* Task
Write out exactly the lines below that run from the one containing "Motion to amend" through the one containing "Motion to approve", both included, with no other lines.

Transcribed page contents:
--

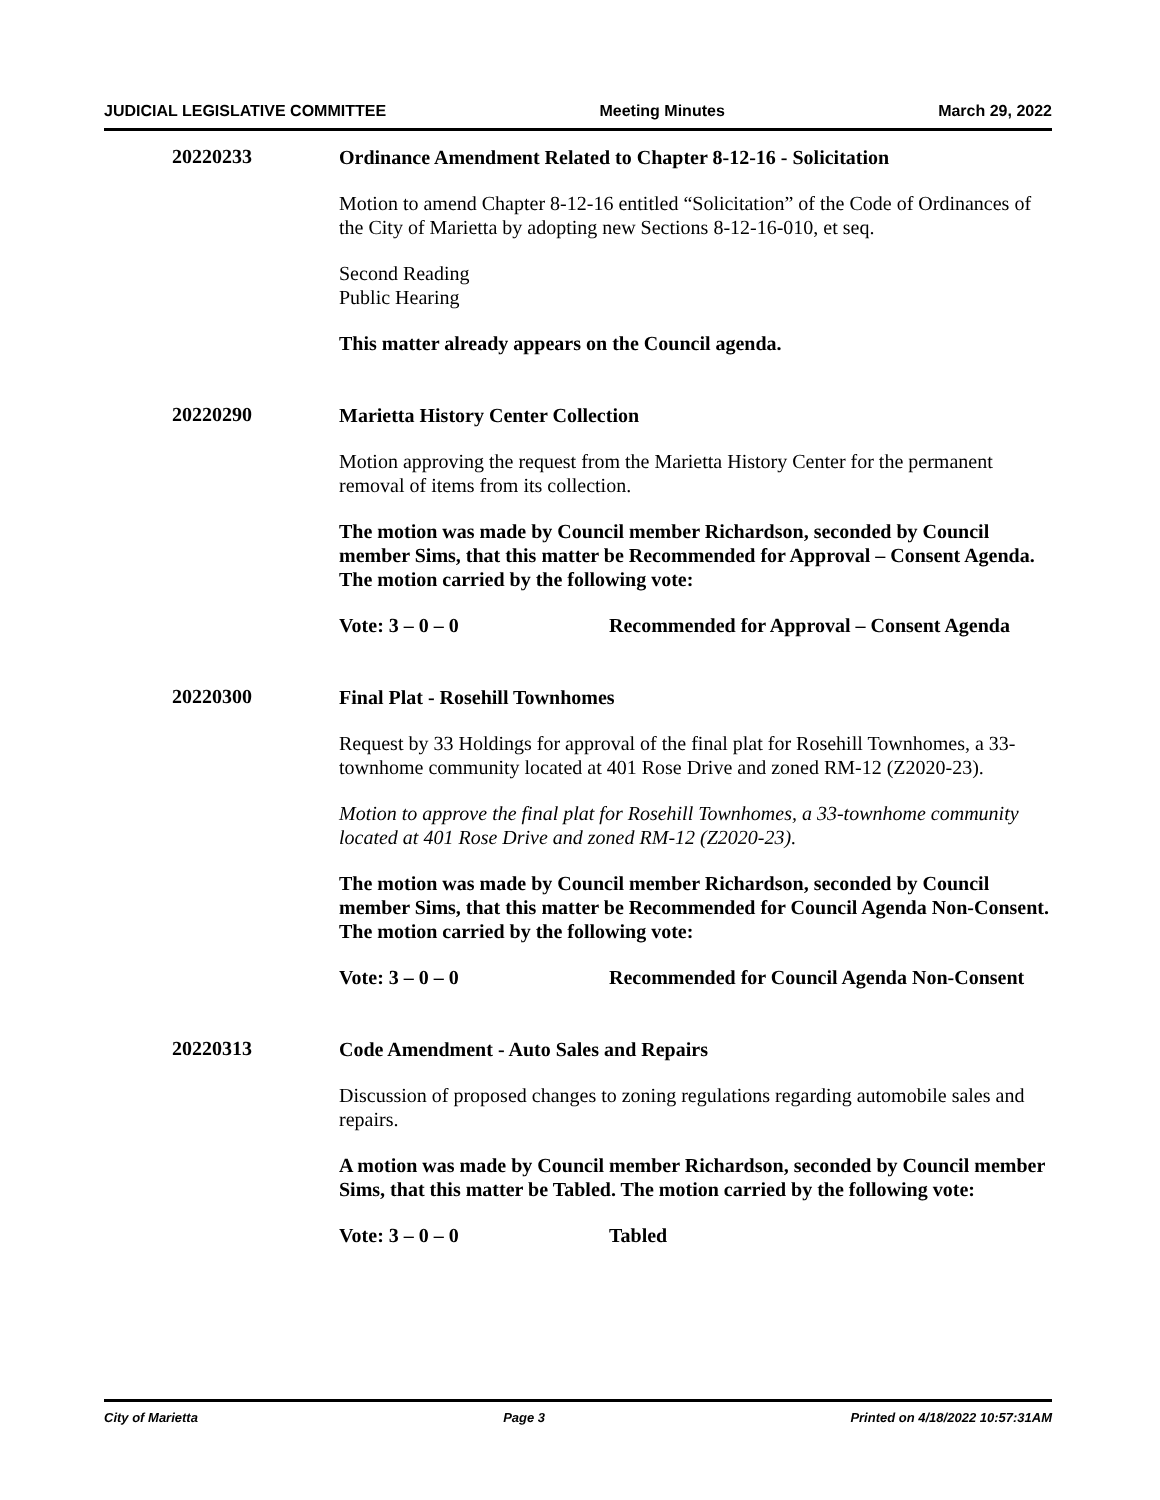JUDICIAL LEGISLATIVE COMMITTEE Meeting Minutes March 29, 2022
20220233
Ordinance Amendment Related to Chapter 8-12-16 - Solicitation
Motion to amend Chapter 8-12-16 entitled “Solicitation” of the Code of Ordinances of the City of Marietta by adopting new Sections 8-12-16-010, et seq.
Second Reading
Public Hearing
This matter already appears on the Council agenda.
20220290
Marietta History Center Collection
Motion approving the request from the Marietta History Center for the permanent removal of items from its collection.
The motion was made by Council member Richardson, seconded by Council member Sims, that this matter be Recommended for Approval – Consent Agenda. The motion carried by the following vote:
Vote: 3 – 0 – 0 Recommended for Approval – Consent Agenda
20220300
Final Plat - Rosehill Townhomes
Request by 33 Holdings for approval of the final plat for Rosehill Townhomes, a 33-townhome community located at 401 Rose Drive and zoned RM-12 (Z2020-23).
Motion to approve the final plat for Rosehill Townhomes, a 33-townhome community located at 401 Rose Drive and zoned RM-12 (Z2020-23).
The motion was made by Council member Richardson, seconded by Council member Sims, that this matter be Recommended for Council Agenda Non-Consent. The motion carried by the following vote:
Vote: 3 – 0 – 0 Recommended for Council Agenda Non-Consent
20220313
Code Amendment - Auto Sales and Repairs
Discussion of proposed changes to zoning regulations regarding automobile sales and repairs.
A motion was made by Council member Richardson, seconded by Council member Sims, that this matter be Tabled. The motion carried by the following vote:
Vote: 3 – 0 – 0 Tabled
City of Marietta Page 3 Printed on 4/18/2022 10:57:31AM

--

* The answer
Motion to amend Chapter 8-12-16 entitled “Solicitation” of the Code of Ordinances of the City of Marietta by adopting new Sections 8-12-16-010, et seq.
Second Reading
Public Hearing
This matter already appears on the Council agenda.
20220290
Marietta History Center Collection
Motion approving the request from the Marietta History Center for the permanent removal of items from its collection.
The motion was made by Council member Richardson, seconded by Council member Sims, that this matter be Recommended for Approval – Consent Agenda. The motion carried by the following vote:
Vote: 3 – 0 – 0 Recommended for Approval – Consent Agenda
20220300
Final Plat - Rosehill Townhomes
Request by 33 Holdings for approval of the final plat for Rosehill Townhomes, a 33-townhome community located at 401 Rose Drive and zoned RM-12 (Z2020-23).
Motion to approve the final plat for Rosehill Townhomes, a 33-townhome community located at 401 Rose Drive and zoned RM-12 (Z2020-23).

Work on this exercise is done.